Por otro lado, en la tranquila casa de Tamara, la noche ya se había asentado. Kenneth y Alan, como de costumbre, no estaban; preferían cenar en otros lados antes que compartir la mesa con Esther. La ausencia de ambos le daba un aire más silencioso y apacible al hogar.
Esther, después de cenar, se encontraba en el rincón de la habitación acariciando al gatito, el cual ronroneaba con gusto entre sus manos. Ese pequeño momento de ternura la ayudaba a relajarse, a pesar de los enredos que habían surgido desde que llegó a esa época.
Fue entonces cuando Tamara se acercó. Caminaba despacio, con una expresión algo nostálgica, aunque al llegar junto a Esther dejó asomar una sonrisa cálida.

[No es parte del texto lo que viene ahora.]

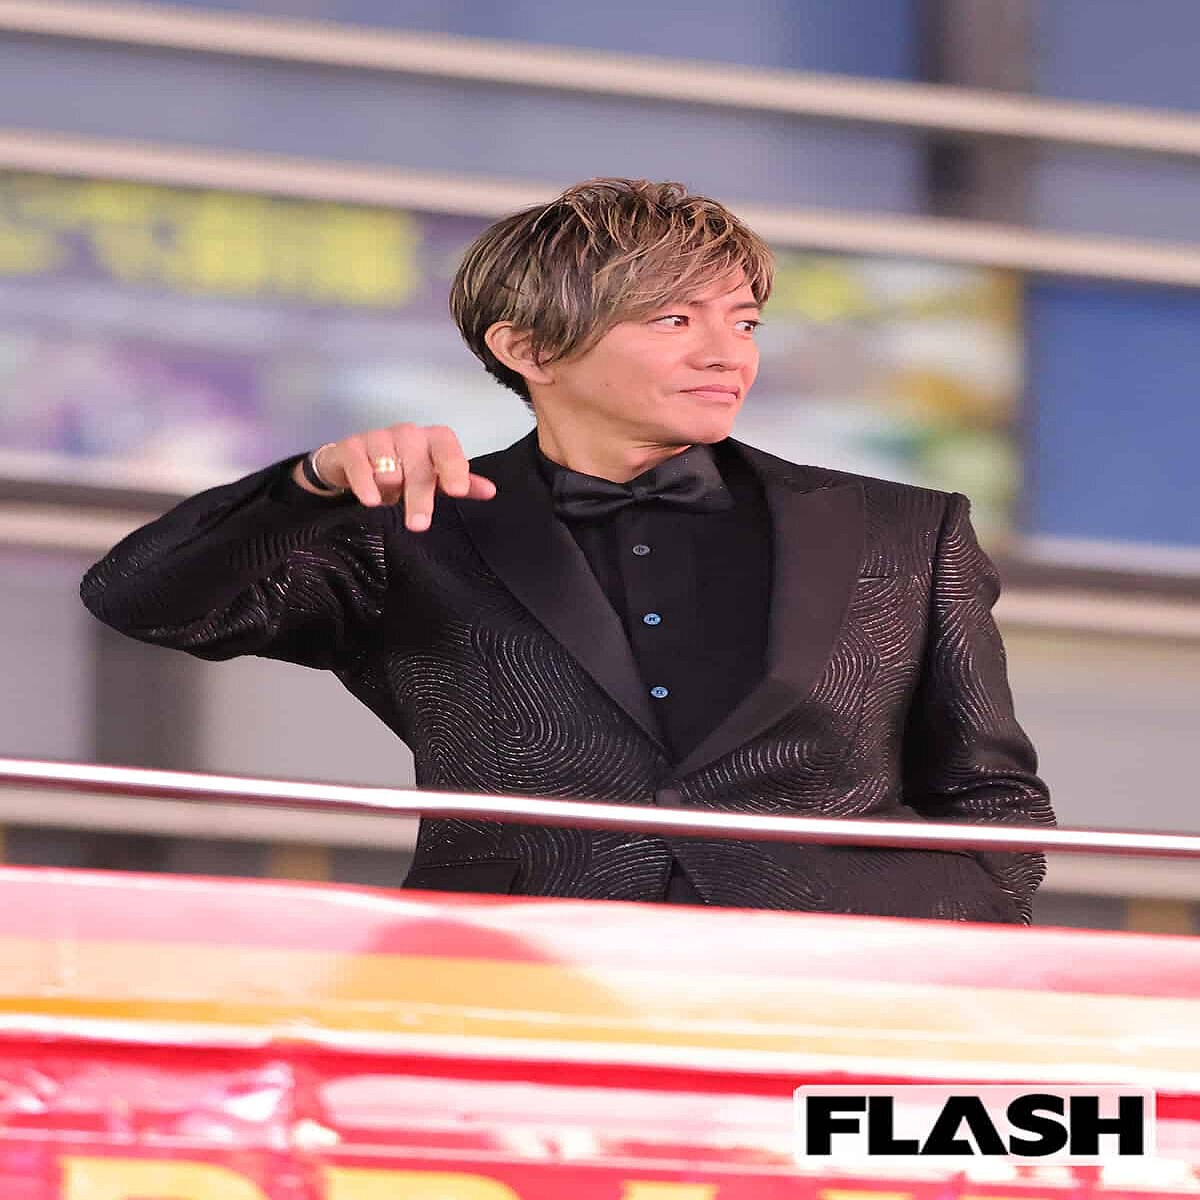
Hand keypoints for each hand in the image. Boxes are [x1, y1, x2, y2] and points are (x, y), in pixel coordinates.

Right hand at [299, 424, 496, 531]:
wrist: (354, 463)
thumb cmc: (403, 470)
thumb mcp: (434, 478)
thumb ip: (460, 483)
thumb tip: (490, 491)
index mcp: (432, 440)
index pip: (447, 448)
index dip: (453, 467)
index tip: (457, 491)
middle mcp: (407, 434)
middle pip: (417, 466)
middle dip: (419, 496)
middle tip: (419, 524)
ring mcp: (378, 437)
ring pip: (388, 466)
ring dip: (390, 489)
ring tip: (388, 497)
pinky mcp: (351, 447)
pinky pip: (359, 465)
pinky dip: (365, 484)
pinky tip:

—Mi niña… ¿cómo te sientes para mañana? —preguntó suavemente—. Creo que ya más bien se les hizo tarde. —Y de pronto, soltó una risita que le cambió el semblante a uno más travieso—. Espero que se puedan encontrar pronto. ¡No se puede separar tanto tiempo a unos tortolitos!
Esther parpadeó, sorprendida, y de inmediato sus mejillas se tiñeron de un suave rojo.
—Mire, Tamara… lo que pasa es que usted ha confundido mucho las cosas… —comenzó a explicar con torpeza, moviendo nerviosamente los dedos.
Pero Tamara la interrumpió, alzando ligeramente la mano con gesto teatral.
—Bueno, bueno… aunque ustedes no lo quieran aceptar, sé que se quieren mucho. —Sus ojos brillaron con cierta emoción—. Y no sé… siento que hacen linda pareja.
Se inclinó un poco hacia ella, bajando la voz como si compartiera un secreto:
—Si ustedes quisieran vivir su romance, yo guardaría el secreto ante los padres de Edwyn. Ellos nunca sabrían que ustedes se aman. Podrían encontrarse aquí, en secreto… ¡Ay, la juventud es hermosa!